After getting back the powers, Kunduz provincial council members said that they evaluated performance of local departments and complaints of hundreds of people were referred to the council’s office.
Mohammad Yousuf Ayubi, provincial council head, told Pajhwok Afghan News his office addressed more than 500 complaints of people from Imam Sahib, Dasht-i-Archi, Chahardara, Khanabad, Aliabad and Qala-i-Zal district.
Most of the complaints, he said were related to insecurity, emergence of militants in rural areas, project implementations, tribal disputes, judicial and other issues.
He added the complaints were addressed in shortest possible time.
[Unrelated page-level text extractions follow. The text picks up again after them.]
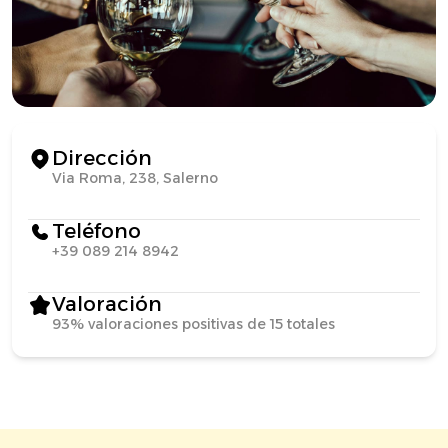
Dirección
Via Roma, 238, Salerno
Teléfono
+39 089 214 8942
Valoración
93% valoraciones positivas de 15 totales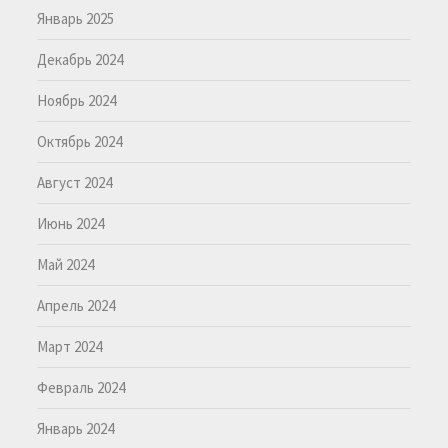
Январь 2025
Декабрь 2024
Ноябрь 2024
Октябрь 2024
Август 2024
Июнь 2024
Май 2024
Апрель 2024
Март 2024
Февраль 2024
Январь 2024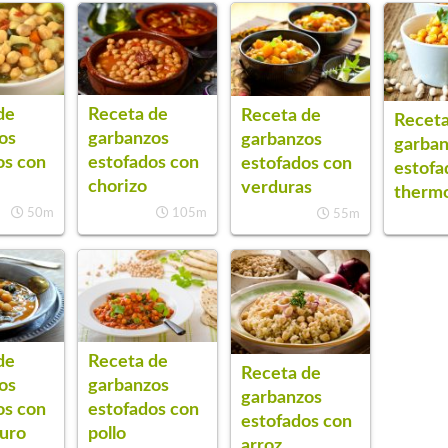
de
Receta de
Receta de
Receta
os
garbanzos
garbanzos
garba
os con
estofados con
estofados con
estofa
chorizo
verduras
therm
50m
105m
55m
de
Receta de
Receta de
os
garbanzos
garbanzos
os con
estofados con
estofados con
uro
pollo
arroz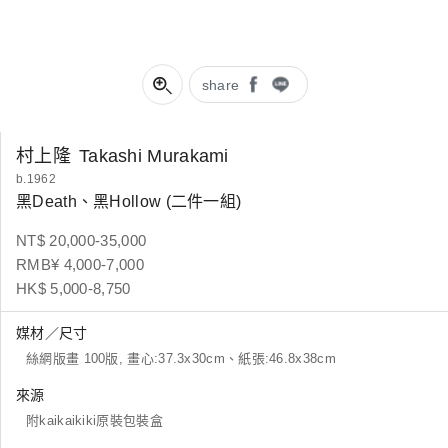
share
村上隆
Takashi Murakami
b.1962
黑Death、黑Hollow (二件一組)
NT$ 20,000-35,000
RMB¥ 4,000-7,000
HK$ 5,000-8,750
媒材／尺寸
絲網版畫 100版, 畫心:37.3x30cm、紙張:46.8x38cm
來源
附kaikaikiki原裝包裝盒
He said that they also attracted attention of officials to tackle corruption in some offices in the province after evaluation of departments by the council.
Ayubi did not reveal the names of the departments accused of corruption but said that all provinces had corruption problem.
Referring to insecurity, Ayubi said: “Security situation has worsened and the departments concerned should adopt measures for bolstering security.”
The provincial council deputy head Amruddin Wali said that lack of coordination among their office and government departments had caused rebels to accelerate their activities in the province.
He said a large number of people were displaced as a result of deteriorated law and order but the government did not have a clear plan to ensure peace and stability.
Insecurity continue to haunt several areas, including Chahardara, Imam Sahib and Dasht-i-Archi districts where a thousand security forces launched operation and pushed Taliban back.
According to local officials, 200 insurgents and 20 security personnel were so far killed and 220 civilians injured, another 16,000 civilians displaced as a result of insecurity in Kunduz.
“We build pressure on government to address people’s problems. We will our struggle to resolve problems being faced by people of the area,” Wali said.
Sayedullah, a displaced person from Chahardara district, said provincial council officials had met them and promised to help them repatriate to their hometown soon.
He acknowledged provincial council had extended all out cooperation to the people to tackle their problems.